Alep 2011 - Décalque en continu
Après le départ de son fils aîné, Kemal Raqqaoui continua à vivre en pleine réaction contre les printemps arabes. Rien ne parut changé dans les opinions du fameux salon jaune. Chaque soir, les mêmes hommes vinrent y faire la même propagande en faveur du régime baathiste, et le maître du logis les approuva et les aida avec autant de zèle que par le passé. Karim avait quitté Alep le 10 mars. Quelques jours plus tard, le salon jaune était dans l'enthousiasme. On y commentait le discours du Président Assad qui dénonçait un complot international contre la Syrie. Ce discours fut regardé comme une victoire éclatante, due à la ferme attitude du parti baath. L'état d'urgence en Syrie avait été instauré en 1963. Dans les faits, cela permettait surtout la justification légale d'arrestations arbitraires. Giustiniani déclara qu'on ne pouvait mieux travailler pour la cause de la légitimité du régime. Garo écrivit un article superbe. L'enthousiasme n'eut plus de bornes lorsque, quelque temps plus tard, le colonel Sakkan entra un soir chez les Raqqaoui, en annonçant à la société que l'armée syrienne se battait dans Deraa. Pendant que tout le monde s'exclamait, il alla serrer la main à Kemal d'une façon significative. Puis, dès qu'il se fut assis, il entama l'éloge du président syrien qui, disait-il, pouvait seul sauver la Syrie du désordre.

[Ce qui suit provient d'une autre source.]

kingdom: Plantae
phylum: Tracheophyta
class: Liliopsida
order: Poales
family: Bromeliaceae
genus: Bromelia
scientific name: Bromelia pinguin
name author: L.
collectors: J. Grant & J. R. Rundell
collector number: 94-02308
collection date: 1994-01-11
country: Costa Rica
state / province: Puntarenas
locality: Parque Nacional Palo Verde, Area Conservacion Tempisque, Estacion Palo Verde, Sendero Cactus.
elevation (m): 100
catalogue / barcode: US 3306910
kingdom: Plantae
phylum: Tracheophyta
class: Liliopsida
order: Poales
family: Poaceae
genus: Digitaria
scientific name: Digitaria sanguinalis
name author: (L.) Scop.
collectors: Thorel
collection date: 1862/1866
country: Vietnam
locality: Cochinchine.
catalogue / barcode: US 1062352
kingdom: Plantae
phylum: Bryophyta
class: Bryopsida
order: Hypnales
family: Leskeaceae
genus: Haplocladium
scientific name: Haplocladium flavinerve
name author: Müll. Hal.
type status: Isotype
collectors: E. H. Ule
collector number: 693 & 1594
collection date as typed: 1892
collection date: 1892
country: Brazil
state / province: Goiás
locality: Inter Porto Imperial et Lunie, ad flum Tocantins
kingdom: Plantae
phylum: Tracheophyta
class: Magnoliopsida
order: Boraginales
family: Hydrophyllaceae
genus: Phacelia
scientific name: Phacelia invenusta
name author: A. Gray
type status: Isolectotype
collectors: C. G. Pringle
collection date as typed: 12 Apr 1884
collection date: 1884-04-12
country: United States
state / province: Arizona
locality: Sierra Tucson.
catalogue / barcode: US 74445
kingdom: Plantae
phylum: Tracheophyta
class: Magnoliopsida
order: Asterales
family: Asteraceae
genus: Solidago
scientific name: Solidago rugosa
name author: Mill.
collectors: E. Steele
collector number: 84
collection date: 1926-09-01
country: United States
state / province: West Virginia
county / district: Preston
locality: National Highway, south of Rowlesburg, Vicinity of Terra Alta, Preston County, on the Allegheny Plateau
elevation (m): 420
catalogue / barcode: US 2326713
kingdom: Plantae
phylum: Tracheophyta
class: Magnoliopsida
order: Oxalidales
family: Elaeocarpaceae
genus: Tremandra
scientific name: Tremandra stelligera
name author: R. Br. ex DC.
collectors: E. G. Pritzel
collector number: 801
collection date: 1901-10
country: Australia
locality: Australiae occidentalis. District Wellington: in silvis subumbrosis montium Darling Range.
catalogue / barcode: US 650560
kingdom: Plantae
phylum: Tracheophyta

« Qu'il la sauve donc au plus tôt, interrompit Giustiniani, et qu'il prenne ensuite les mesures économiques qui s'imposent pour que l'on puisse commercer, importer, exporter, sans avoir à subir les tracas d'une administration pléthorique et tatillonne ! » Kemal sembla approuver vivement cette belle réponse. Quand il eut ainsi fait preuve d'ardent baathisme, il osa dire que le le Président Assad avait toute sa confiance, dans cette affaire. Ce fut alors, entre lui et le colonel, un échange de courtes phrases qui célébraient les excellentes intentions du président et qu'on eût dites préparées et apprises à l'avance. Pour la première fois, à ce point, la louange du régime entrait dans le salon jaune. D'ailleurs, depuis les premières réunions, le Président lui-même était préféré au parti dont il était l'émanation historique. On le préférait mille fois à tout autre leader syrien qui pouvait prétendre au siège si le régime chutait. Mais on le regardait plutôt comme un complice que comme un ami ; encore se défiait-on de ce complice, que l'on commençait à accuser de vouloir garder pour lui le pouvoir sans en faire bénéficier ses soutiens. Ce soir-là, cependant, grâce à l'envoi de la troupe à Deraa, on écouta avec faveur les éloges de Kemal et du colonel.